El interior de la vivienda lucía menos desordenado de lo que esperaban. Estaban en una sala de dimensiones regulares, con pocos muebles. Sobre las paredes, algunos cuadros y fotografías. Había dos hombres en la habitación. Uno estaba tirado en el suelo, sobre los restos de una silla. Su cabeza y su cara estaban manchadas de sangre que comenzaba a gotear sobre la alfombra. El otro estaba junto a la ventana, con una pierna fuera. Sin apresurarse, pasó el resto del cuerpo y salió a la noche.

El anciano corrió hasta el hombre caído. El Cónsul tomó a Reisz del brazo y le dijo en voz baja:

–Vamos, afuera, vamos.

Bajaron la escalera lo más rápido que pudieron. Cuando llegaron a la calle, Cesare no se había alejado demasiado. Caminaba con más lentitud y sus movimientos se habían hecho fatigados, con la cualidad adormecida que tenían en el sanatorio.

No está preocupado por si lo siguen o no, pensó el Cónsul; tal vez ni siquiera lo considera una posibilidad. Podríamos caminar a su lado y no lo notaría. Escucha nuestras pisadas, es imposible que no lo haga, y sin embargo no huye ni se esconde.

Los pasos de Cesare los condujeron a calles cada vez más oscuras llenas de casuchas ruinosas. A veces pasaban ante un antiguo palacio arruinado, con vigas levantadas como lanzas donde debería estar el techo, paredes descascaradas y puertas podridas; pero sobre todo caminaron entre casas pequeñas y torcidas sumidas en una oscuridad de siglos. No me sorprendería, pensaba el Cónsul, ver salir de ellas espectros del medioevo, brujas, herejes e inquisidores, y aun otras potencias más oscuras; todo lo que los hombres hemos temido y lo que somos desde la aparición de la especie.

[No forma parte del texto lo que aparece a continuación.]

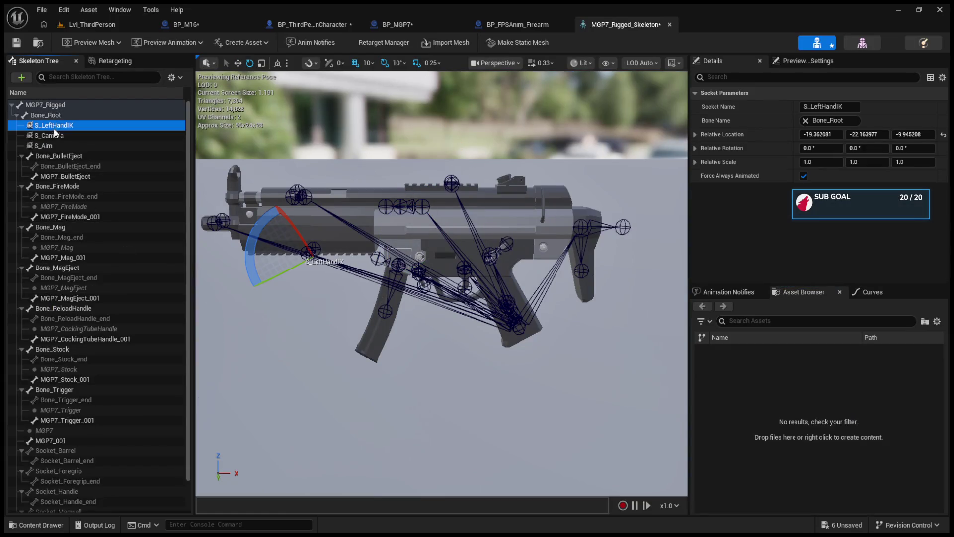
left_click(54, 147)
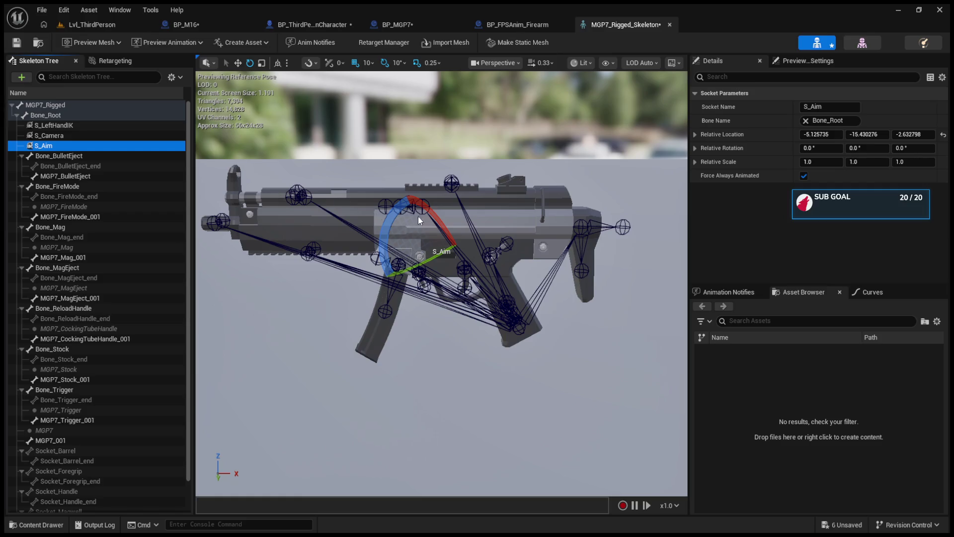
key("w")
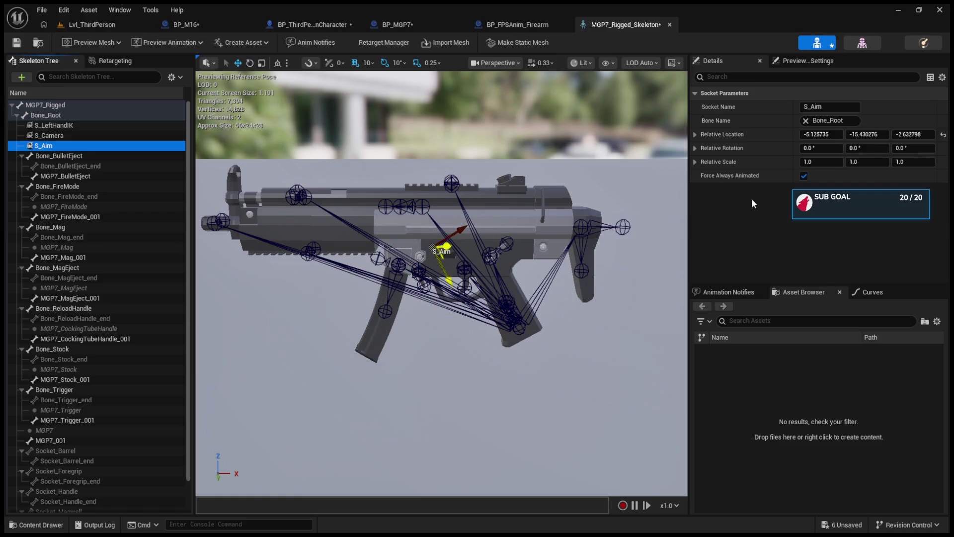
mouse_move(441, 284)
left_mouse_down()
mouse_move(441, 249)
mouse_move(442, 298)
left_mouse_up()
Zero S_Aim's location, raise it above the receiver in world space, and save the skeleton.
left_click(821, 135)
type("0")
left_click(942, 135)
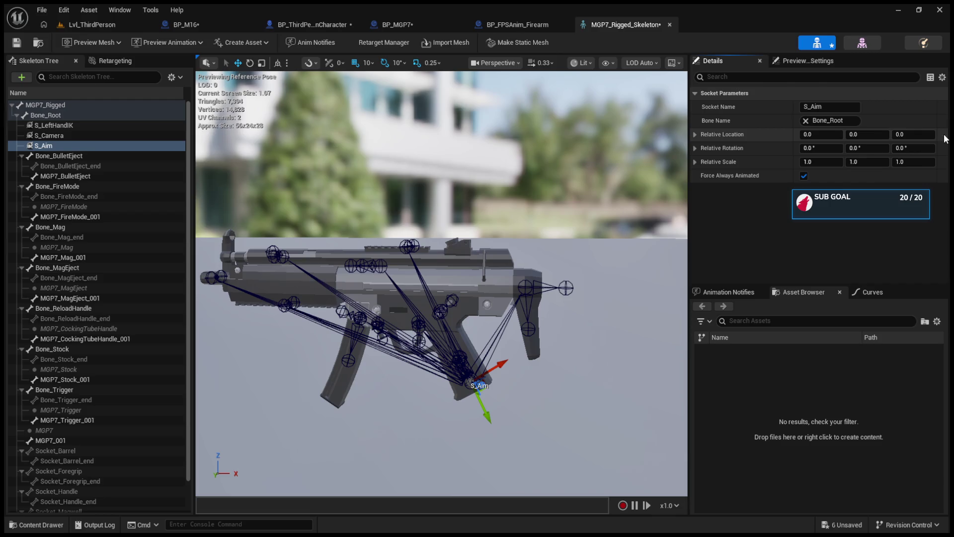
left_click(277, 62)
left_click_drag(468, 335, 467, 191)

El joven llegó hasta una casa de un solo piso; sin detenerse franqueó la entrada. El Cónsul y Reisz se asomaron a una pequeña ventana de la que escapa una luz amarillenta e inestable. Era una taberna. Entraron. Nadie reparó en los recién llegados. Los parroquianos se acomodaron mejor en sus abrigos para defenderse del frío que había entrado con ellos, y nada más. Había una decena de hombres silenciosos en tres mesas. Un fuerte olor a cebollas, cerveza rancia y podredumbre impregnaba el aire. Detrás del mostrador, el tabernero dormitaba sentado en un taburete con los brazos cruzados sobre el redondo estómago. En las paredes había cuadros, grabados o fotografías enmarcadas, pero resultaba imposible saberlo con seguridad. No había rastros de Cesare. Se miraron desconcertados un momento. Luego el Cónsul advirtió una puerta al fondo de la estancia. La cruzaron. Se encontraron en una habitación iluminada por una vela colocada en el suelo; casi en el centro estaba una mujer sentada en una silla con la barbilla contra el pecho, como si durmiera. Levantó la cara y los miró entornando los ojos como si le costara distinguirlos a la vacilante luz. Se levantó la falda y abrió las piernas, dejando descubierto su vientre desnudo. El Cónsul apenas la vio. Buscaba otra puerta y la encontró a la derecha de la mujer. Salieron a un patio empedrado que olía a orines. De allí partía una calle escalonada, angosta, que descendía hacia la oscuridad describiendo una curva hacia la izquierda.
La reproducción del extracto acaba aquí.